As I mentioned before, we’ll be creating a custom operator to run our JAR for us. This is actually quite easy. You just need to create a class which extends BaseOperator, and implement its execute() function. I will admit that I may have gone a little overboard with the number of parameters here:
I won’t bore you with the implementation of the constructor itself, since it basically just sets the fields the same way any other Python class does. Let’s instead take a look at the execute method:
Again, more complex than it needs to be. Sue me. The gist of it is that it builds up a list of command line arguments and passes them to the standard subprocess library to execute the JAR as a separate process.
Now, all that’s left is to write the Airflow job. To do this, Airflow wants you to lay out a directed acyclic graph (or DAG) connecting your tasks together. Really, we only have a single task in this case, but I’ll just add a little echo at the end just for fun:
We just define some default arguments and instantiate the DAG and the two operators, simple as that. With that out of the way, we can now run Airflow and have it execute the DAG.
I chose to use Docker to run airflow, using a Dockerfile created by GitHub user puckel. Airflow have since released their own Dockerfile, but it seems to be significantly less popular than the “unofficial” version.

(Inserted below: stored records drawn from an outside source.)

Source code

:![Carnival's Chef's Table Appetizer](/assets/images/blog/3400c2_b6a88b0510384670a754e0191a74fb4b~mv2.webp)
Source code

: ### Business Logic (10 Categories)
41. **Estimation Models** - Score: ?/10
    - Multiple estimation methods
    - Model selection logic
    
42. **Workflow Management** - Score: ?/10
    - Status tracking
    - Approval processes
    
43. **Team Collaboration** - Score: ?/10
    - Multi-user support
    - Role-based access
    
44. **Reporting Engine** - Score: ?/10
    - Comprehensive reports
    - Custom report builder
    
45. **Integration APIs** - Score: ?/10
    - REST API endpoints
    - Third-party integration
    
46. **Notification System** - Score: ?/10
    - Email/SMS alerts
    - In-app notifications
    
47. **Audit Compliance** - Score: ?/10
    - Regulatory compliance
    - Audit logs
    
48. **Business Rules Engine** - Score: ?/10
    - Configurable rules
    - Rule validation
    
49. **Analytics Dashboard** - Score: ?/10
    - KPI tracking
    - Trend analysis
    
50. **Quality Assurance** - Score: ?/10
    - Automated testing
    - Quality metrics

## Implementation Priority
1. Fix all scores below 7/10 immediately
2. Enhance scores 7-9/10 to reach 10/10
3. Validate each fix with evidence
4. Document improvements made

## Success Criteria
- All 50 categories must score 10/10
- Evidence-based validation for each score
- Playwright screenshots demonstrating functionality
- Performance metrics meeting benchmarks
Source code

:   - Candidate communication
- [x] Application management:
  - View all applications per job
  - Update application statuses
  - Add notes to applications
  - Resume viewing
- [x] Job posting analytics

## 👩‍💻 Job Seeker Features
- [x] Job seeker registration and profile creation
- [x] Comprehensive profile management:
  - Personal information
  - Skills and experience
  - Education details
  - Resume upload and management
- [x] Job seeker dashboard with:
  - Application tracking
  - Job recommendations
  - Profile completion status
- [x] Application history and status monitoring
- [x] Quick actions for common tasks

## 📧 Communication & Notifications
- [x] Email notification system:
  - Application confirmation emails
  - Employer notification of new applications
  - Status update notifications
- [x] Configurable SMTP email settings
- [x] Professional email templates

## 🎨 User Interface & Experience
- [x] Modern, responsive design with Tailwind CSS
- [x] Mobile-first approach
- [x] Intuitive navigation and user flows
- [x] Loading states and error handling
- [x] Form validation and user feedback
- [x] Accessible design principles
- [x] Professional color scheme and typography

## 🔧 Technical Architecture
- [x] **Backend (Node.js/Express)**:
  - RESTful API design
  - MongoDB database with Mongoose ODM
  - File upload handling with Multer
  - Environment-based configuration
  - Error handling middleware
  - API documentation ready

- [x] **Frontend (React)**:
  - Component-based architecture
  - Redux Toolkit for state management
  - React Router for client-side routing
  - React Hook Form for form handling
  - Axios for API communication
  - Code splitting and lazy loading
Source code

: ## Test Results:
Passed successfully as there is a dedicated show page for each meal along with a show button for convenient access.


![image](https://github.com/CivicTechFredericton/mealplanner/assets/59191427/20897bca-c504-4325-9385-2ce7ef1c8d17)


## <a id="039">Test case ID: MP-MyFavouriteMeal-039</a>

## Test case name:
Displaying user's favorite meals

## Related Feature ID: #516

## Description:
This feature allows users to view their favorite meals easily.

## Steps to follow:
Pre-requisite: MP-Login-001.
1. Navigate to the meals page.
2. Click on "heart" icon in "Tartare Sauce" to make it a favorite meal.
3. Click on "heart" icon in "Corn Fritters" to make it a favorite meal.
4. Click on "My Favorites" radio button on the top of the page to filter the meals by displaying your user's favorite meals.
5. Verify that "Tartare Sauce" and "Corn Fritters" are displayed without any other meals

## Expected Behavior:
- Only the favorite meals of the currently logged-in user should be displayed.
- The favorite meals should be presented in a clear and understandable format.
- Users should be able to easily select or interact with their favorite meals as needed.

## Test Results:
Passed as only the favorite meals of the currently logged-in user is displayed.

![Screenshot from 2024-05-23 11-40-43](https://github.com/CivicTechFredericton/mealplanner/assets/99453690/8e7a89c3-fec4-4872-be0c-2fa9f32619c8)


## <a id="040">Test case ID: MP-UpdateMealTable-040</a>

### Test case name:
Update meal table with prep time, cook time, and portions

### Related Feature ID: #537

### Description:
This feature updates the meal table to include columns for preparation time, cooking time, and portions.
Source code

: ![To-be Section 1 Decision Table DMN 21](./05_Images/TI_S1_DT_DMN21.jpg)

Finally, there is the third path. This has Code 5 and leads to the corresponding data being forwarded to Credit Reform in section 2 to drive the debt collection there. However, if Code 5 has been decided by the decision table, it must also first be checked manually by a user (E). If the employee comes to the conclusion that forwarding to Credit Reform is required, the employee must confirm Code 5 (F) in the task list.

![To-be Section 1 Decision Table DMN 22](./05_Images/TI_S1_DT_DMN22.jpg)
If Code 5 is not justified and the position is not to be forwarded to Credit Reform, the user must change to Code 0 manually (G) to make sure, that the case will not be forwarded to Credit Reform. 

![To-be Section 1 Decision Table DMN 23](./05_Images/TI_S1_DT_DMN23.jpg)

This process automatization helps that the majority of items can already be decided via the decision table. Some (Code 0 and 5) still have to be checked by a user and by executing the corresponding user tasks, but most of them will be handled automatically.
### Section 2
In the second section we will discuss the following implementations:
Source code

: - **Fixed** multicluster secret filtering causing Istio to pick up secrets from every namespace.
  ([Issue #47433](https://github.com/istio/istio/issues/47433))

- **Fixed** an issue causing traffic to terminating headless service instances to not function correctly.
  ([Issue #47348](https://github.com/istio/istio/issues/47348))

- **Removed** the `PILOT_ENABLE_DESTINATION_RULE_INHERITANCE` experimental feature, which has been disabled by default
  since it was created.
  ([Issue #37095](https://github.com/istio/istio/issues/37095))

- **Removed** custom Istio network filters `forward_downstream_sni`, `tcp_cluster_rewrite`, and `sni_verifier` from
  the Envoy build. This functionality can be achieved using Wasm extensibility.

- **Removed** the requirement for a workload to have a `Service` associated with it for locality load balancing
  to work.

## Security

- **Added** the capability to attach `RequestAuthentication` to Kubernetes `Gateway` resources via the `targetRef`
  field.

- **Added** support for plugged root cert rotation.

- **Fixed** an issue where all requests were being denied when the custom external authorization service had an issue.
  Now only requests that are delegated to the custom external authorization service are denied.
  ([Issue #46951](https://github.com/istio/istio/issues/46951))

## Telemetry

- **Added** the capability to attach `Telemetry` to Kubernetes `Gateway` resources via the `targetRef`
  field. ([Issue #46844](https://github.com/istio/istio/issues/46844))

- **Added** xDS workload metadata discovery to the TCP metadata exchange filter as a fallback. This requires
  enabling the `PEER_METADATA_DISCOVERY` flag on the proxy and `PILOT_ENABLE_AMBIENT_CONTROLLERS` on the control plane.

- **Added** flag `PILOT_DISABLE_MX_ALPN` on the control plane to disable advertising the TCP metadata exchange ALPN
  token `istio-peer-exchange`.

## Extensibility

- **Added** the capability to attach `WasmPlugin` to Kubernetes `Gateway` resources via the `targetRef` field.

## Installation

There is one small problem: We want to run a JVM application, but the Docker container built by that Dockerfile comes without any JVM installed. No matter, we just need to write up a quick extension:
Problem solved. Now, we can run Airflow and be greeted by its shiny web interface:
And it even works, which is always nice to see:
And finally, a quick look at the database confirms that the new table was indeed created as expected:
Is it a good idea to write Spark jobs in Kotlin? Probably not. It’s clearly possible, but the costs of the incompatibilities outweigh the benefits of using my favorite language, in my opinion. I didn’t even get into the worst example I’ve seen, which is that while both Scala and Kotlin use the concept of a “companion object” to replace Java’s static members, Kotlin can’t actually use the Scala implementations of such objects without significant hassle. That alone would be pretty much a dealbreaker, unfortunately. So, in the future, I’ll just stick to Scala or Python for working in Spark instead.
In retrospect, I only explored some very basic aspect of Airflow here. There’s a lot more going on, though, and I am excited to dig into it further to see what else it can do. I definitely like how easy it is to work with, however, once you get past a few initial quirks.
This concludes my rambling report on taking two ideas that don’t really fit together and smashing them together anyway. I hope you enjoyed it.